Selective oxidation catalysis with Mn and H2O2: Conversion of alkenes to α-hydroxy ketones, C=C cleavage and mechanistic insights.

Oxidation is a term used to cover a wide range of processes that are central to life. Although we associate oxidation with ageing it is in fact central to living – from the uncontrolled radical chain reactions that drive combustion to the highly selective stepwise oxidations that your body uses to breakdown food (sugars and fats) to the bodies energy currencies, ATP, NADH etc., carbon dioxide and water. The selective stepwise oxidation of organic substrates is the central theme of this thesis in which a remarkably simple, in terms of usage and application, catalyst system is used together with hydrogen peroxide. The challenge is to carry out multistep oxidation of important organic building blocks to yield useful synthons for a wide range of fine chemical use. Critically, the catalyst system is based on an environmentally benign oxidant, hydrogen peroxide, which produces only water as a by-product, and a first row transition metal, manganese, which is readily available and non-toxic. The efficiency of the catalyst system furthermore is remarkable with turnover frequencies of over 30 s-1 and turn over numbers in excess of 300000 in some cases.

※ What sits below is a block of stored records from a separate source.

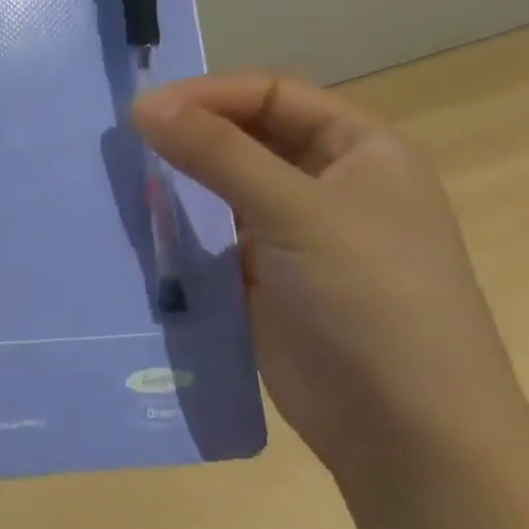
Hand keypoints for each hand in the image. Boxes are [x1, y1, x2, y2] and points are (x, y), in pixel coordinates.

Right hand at [131, 73, 528, 490]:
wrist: (405, 432)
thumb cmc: (370, 300)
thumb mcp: (295, 212)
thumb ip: (217, 152)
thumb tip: (141, 103)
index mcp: (361, 152)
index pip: (273, 96)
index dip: (210, 95)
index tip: (143, 110)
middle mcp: (329, 185)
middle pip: (247, 138)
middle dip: (189, 136)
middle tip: (124, 142)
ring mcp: (295, 236)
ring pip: (224, 189)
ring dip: (179, 183)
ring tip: (123, 180)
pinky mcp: (264, 280)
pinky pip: (213, 238)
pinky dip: (179, 229)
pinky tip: (141, 228)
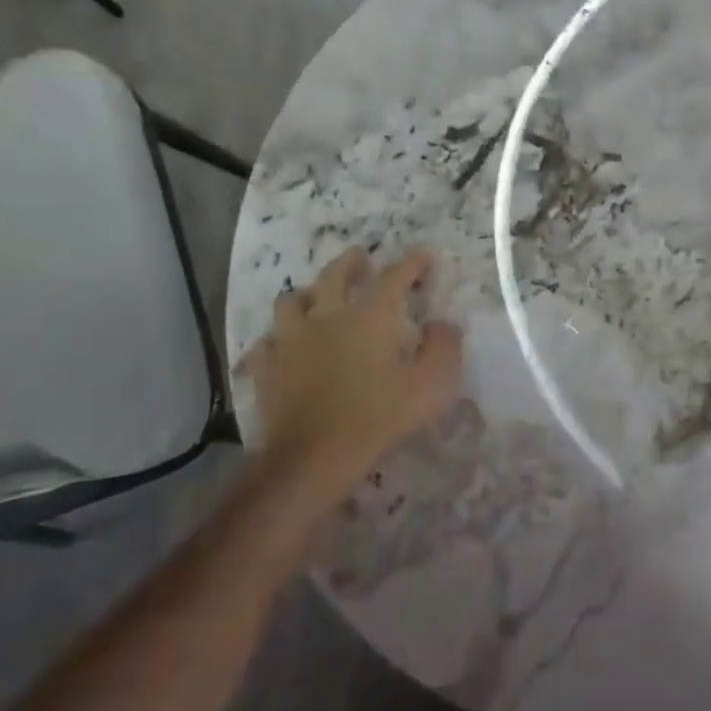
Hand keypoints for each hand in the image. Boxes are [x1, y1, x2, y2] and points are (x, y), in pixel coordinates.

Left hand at [237, 245, 463, 494]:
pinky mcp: (267, 368)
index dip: (412, 263)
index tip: (424, 255)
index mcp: (372, 316)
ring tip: (316, 296)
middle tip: (360, 258)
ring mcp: (291, 340)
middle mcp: (328, 317)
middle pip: (335, 276)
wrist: (315, 455)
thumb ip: (444, 347)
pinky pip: (266, 342)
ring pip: (292, 301)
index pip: (395, 277)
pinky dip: (277, 338)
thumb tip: (442, 323)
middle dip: (350, 263)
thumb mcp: (434, 383)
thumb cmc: (382, 416)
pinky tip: (282, 344)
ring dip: (308, 293)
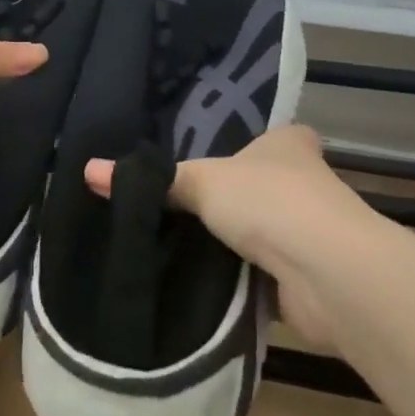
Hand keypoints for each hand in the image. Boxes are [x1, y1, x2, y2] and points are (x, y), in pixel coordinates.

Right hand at [84, 125, 371, 346]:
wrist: (326, 272)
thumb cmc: (268, 201)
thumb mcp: (202, 182)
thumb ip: (155, 181)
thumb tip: (88, 170)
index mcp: (289, 144)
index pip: (267, 135)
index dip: (242, 144)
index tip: (207, 155)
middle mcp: (306, 182)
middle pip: (262, 185)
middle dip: (232, 197)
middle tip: (179, 202)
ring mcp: (309, 231)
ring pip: (262, 231)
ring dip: (236, 240)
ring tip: (181, 240)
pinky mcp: (304, 276)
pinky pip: (261, 271)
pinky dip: (239, 276)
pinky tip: (204, 279)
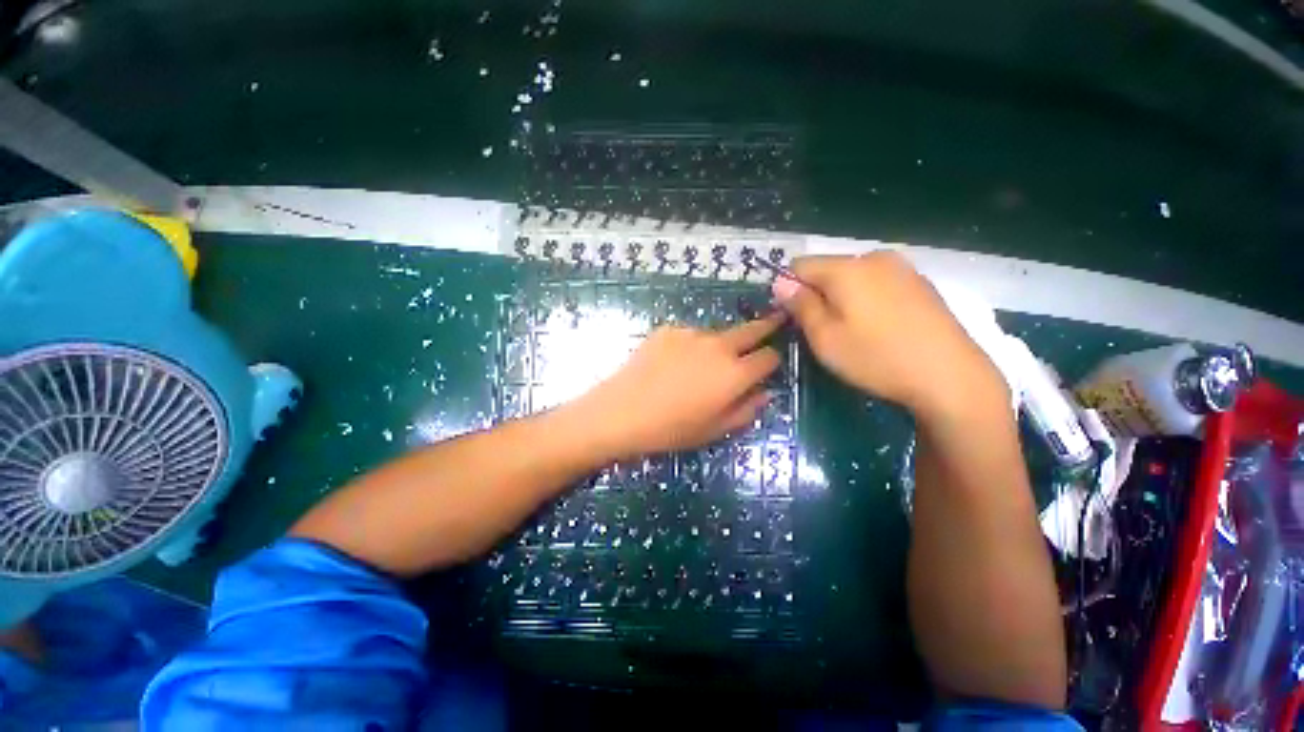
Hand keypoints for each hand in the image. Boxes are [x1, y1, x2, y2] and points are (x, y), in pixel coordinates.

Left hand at [576, 314, 782, 458]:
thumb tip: (765, 393)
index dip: (772, 361)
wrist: (623, 411)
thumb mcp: (715, 430)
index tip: (769, 364)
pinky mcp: (668, 329)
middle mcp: (719, 346)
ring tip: (694, 368)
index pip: (769, 357)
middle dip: (766, 325)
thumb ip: (747, 410)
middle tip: (775, 318)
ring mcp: (691, 333)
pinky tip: (670, 364)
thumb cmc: (672, 429)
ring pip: (716, 335)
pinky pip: (688, 336)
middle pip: (751, 329)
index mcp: (735, 373)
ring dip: (717, 346)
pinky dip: (688, 346)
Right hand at [774, 252, 1005, 416]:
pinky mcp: (921, 284)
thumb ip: (800, 305)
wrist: (951, 376)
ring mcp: (903, 268)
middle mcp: (875, 257)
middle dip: (818, 294)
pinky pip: (879, 284)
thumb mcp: (825, 338)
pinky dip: (868, 300)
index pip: (799, 265)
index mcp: (847, 268)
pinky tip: (881, 328)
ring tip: (855, 331)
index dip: (790, 289)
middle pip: (828, 269)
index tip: (795, 317)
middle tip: (826, 330)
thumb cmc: (876, 357)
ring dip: (843, 298)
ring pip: (854, 277)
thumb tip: (781, 283)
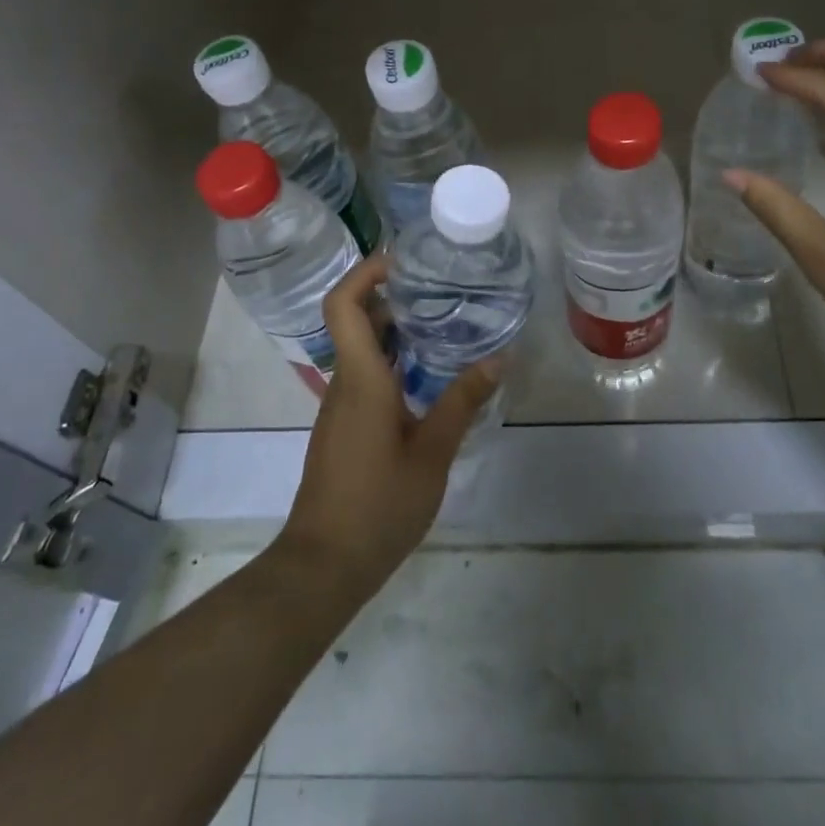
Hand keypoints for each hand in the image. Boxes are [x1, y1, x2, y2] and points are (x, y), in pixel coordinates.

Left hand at [274, 254, 496, 596]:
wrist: (324, 565)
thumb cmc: (378, 505)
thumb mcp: (432, 452)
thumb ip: (463, 401)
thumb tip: (500, 357)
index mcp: (361, 377)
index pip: (343, 304)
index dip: (366, 272)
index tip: (405, 260)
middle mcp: (345, 381)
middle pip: (356, 318)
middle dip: (392, 293)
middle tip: (440, 284)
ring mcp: (342, 404)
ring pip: (362, 346)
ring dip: (396, 326)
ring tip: (445, 319)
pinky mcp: (346, 425)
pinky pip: (367, 373)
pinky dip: (394, 357)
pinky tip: (431, 371)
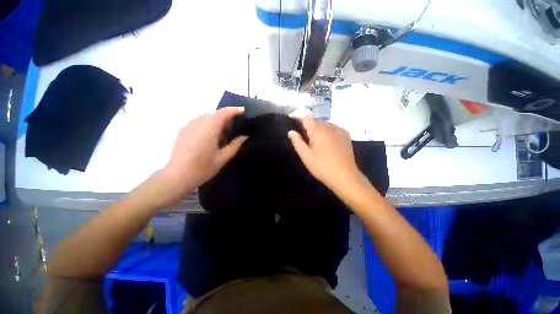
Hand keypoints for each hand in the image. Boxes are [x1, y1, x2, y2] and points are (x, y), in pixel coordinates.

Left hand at [159, 107, 247, 205]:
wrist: (177, 176)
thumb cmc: (203, 168)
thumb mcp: (223, 157)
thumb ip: (235, 145)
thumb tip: (245, 136)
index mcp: (209, 129)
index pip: (223, 113)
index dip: (234, 110)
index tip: (243, 111)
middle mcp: (198, 123)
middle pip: (215, 114)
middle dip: (226, 118)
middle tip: (232, 130)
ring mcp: (188, 126)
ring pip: (206, 117)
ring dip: (216, 122)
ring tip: (220, 136)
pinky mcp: (183, 130)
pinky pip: (198, 122)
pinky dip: (206, 125)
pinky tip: (207, 139)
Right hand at [288, 112, 365, 193]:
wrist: (345, 177)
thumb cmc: (323, 167)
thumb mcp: (306, 157)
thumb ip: (297, 142)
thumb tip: (291, 132)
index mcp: (318, 131)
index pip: (306, 116)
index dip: (298, 114)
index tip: (292, 116)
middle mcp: (330, 126)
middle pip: (315, 121)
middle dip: (308, 126)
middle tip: (306, 140)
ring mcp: (340, 130)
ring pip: (324, 125)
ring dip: (318, 129)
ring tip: (317, 144)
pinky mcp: (346, 135)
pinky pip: (333, 128)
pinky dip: (327, 132)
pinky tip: (327, 143)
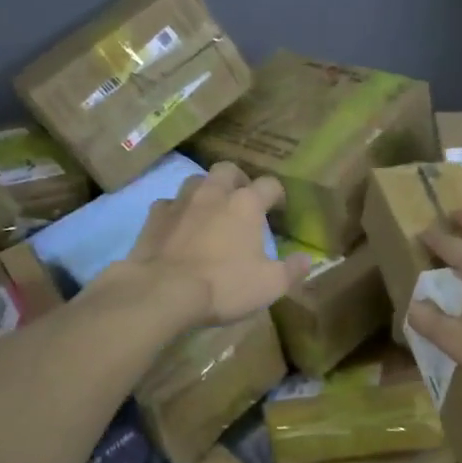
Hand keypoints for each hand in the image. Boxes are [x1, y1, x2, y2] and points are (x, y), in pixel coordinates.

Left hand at [121, 162, 311, 325]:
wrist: (164, 292)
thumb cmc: (224, 285)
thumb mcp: (269, 285)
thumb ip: (292, 270)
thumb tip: (307, 259)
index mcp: (246, 204)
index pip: (269, 185)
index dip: (277, 195)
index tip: (278, 209)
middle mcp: (213, 193)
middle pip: (228, 170)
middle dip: (238, 181)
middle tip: (242, 201)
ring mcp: (180, 202)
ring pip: (196, 181)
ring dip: (206, 191)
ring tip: (210, 211)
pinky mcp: (154, 217)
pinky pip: (168, 204)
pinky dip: (177, 212)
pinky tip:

The thesis examines several aspects of the chemistry of this system, beginning with selectivity – can we oxidize one compound selectively in the presence of another. The use of the catalyst system in multistep oxidations where the product of the first step becomes the starting material for the next is explored in depth and we show that we can provide a viable alternative to the hazardous use of ozone in organic synthesis. Finally we show that post-polymerization modification of rubbers is possible with this system using unusual solvent combinations, which opens up tremendous opportunities in expanding the scope of properties of these ubiquitous materials.